## Reading passage
*** Block opens ***

Engineering Considerations for Reliability

Conveyor Speed Variation
  • Use encoder triggering so the point spacing stays consistent
  • If encoder isn't available, Intelgic can estimate speed, but encoder is preferred
Vibration and Mounting
  • Rigid frame and isolation are critical; tiny vibrations look like height noise.
Surface Reflectivity
  • Proper sensor selection (laser wavelength/power)
  • Angle tuning to reduce specular reflection
  • Sometimes add a second view if needed
Object overlap (true stacking)

If objects are physically stacked (one on top of another), counting becomes a 3D occlusion problem. Laser profiling can still help, but solutions may require:

  • Multi-pass scan
  • Multiple sensors or more advanced AI + volumetric reasoning

Performance metrics Intelgic reports to clients

A production-grade system should be measured on:

  • Count accuracy (%)
  • False split rate (one part becomes two)
  • False merge rate (two parts become one)
  • Throughput (parts/min or belt speed)
  • Latency (ms)
  • Repeatability under lighting/shift changes

Intelgic typically also provides:

  • Image/height-map evidence per count event
  • Batch-wise and shift-wise analytics dashboards
  • PLC handshakes and reject logic integration

Summary: why this approach works for “closely stuck” objects

Intelgic’s core advantage in this counting problem is the shift from 2D appearance to 3D geometry:

"Touching parts look merged in 2D,

but in 3D they usually reveal boundaries through height/shape changes."

With encoder-sync + robust segmentation + physical validation gates, the system becomes stable, explainable, and production-ready.

*** Block closes ***

## Data block
*** Block opens ***

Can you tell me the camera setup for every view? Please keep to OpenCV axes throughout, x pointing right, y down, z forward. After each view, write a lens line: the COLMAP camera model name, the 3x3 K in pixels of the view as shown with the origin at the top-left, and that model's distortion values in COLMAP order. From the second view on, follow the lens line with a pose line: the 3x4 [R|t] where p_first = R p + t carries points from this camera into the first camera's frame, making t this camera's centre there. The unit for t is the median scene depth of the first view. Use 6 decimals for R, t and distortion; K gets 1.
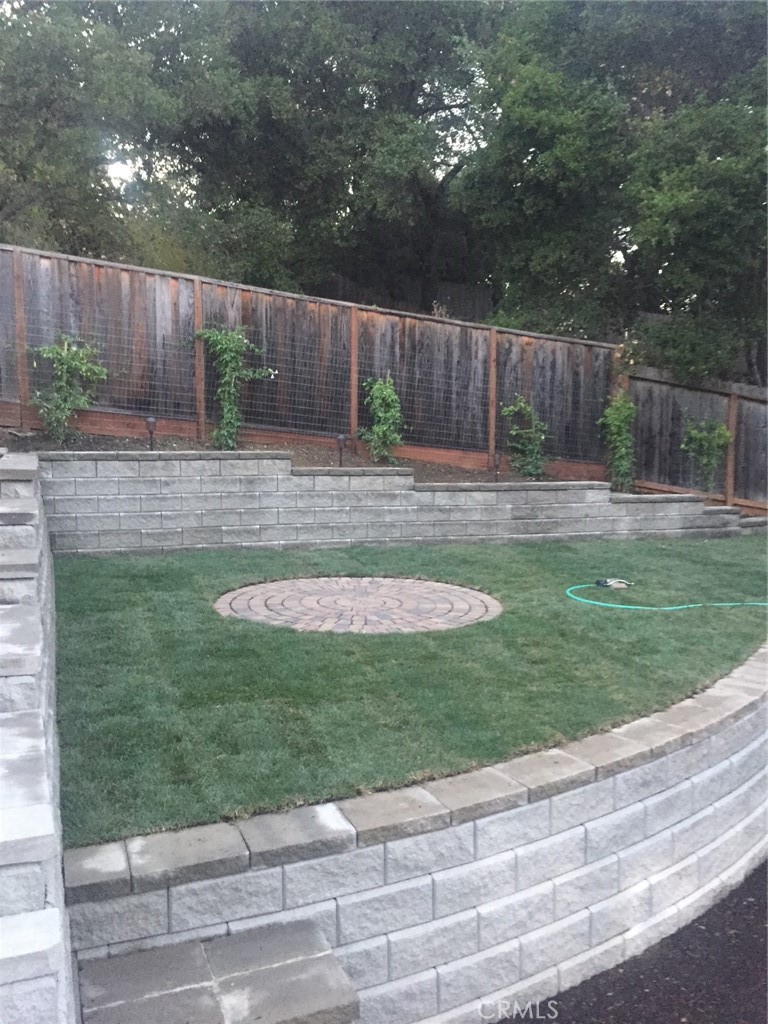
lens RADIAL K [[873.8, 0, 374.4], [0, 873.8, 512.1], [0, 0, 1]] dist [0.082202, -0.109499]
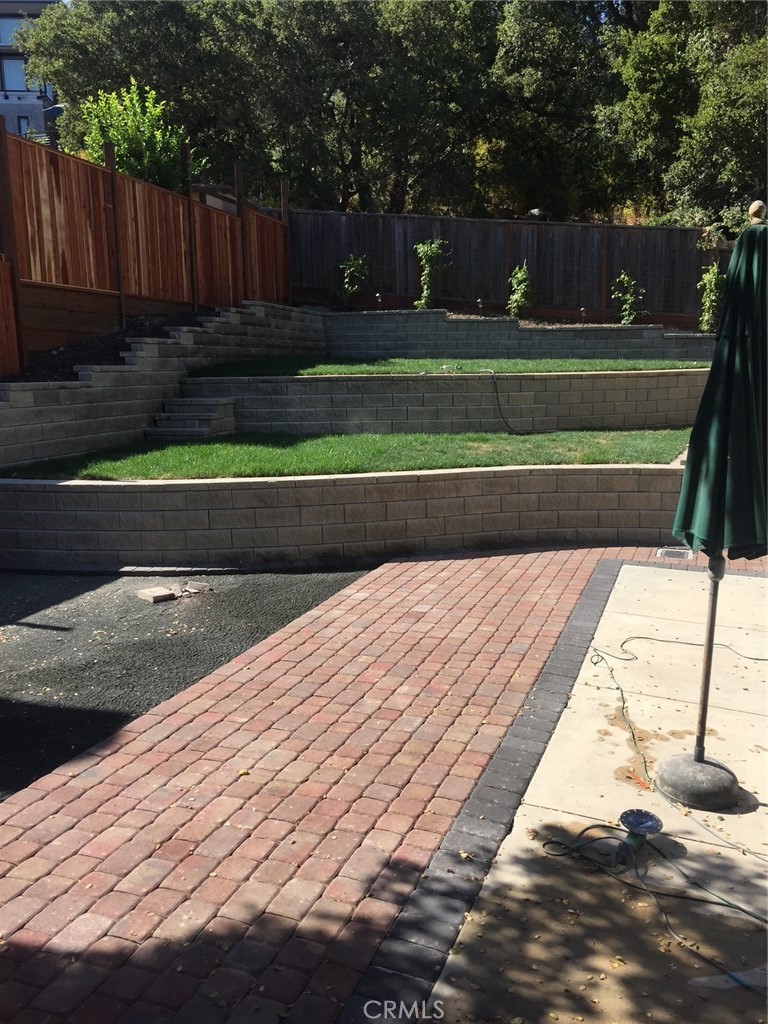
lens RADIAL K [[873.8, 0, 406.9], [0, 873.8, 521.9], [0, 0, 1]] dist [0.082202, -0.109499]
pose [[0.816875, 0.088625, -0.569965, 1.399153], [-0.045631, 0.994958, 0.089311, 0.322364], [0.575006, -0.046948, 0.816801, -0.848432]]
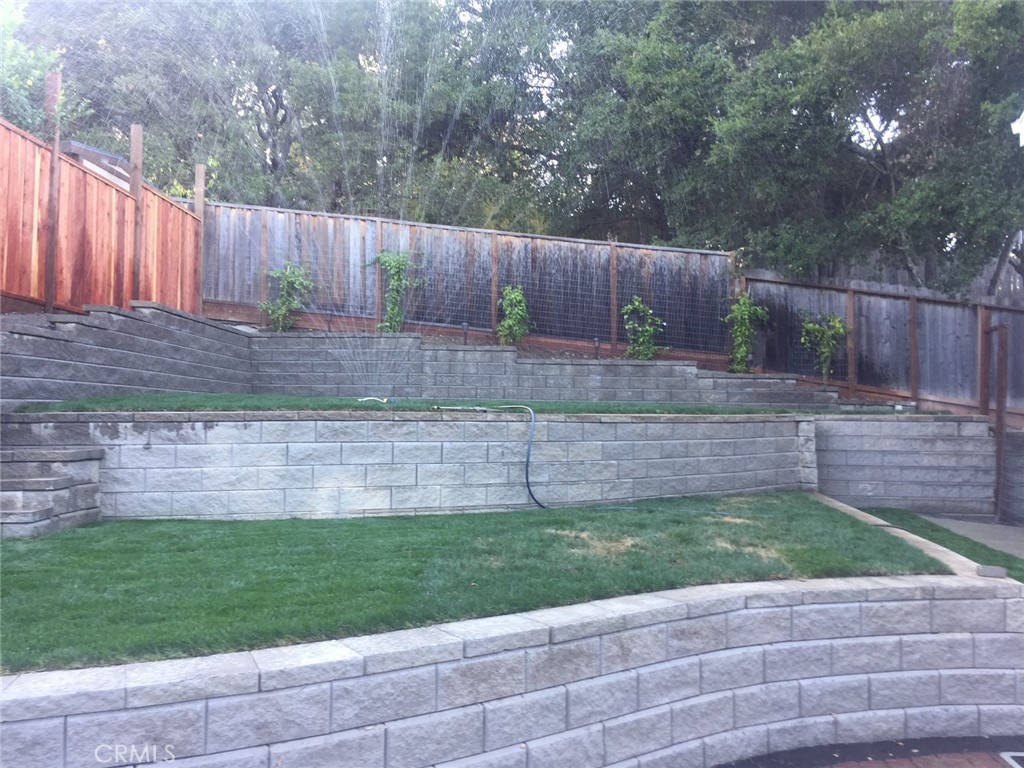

*** Block closes ***

List the performance metrics that the conveyor counting reliability text says a production-grade system should be measured on.

## Expected output
- Count accuracy (%)
- False split rate (one part becomes two)
- False merge rate (two parts become one)
- Throughput (parts/min or belt speed)
- Latency (ms)
- Repeatability under lighting/shift changes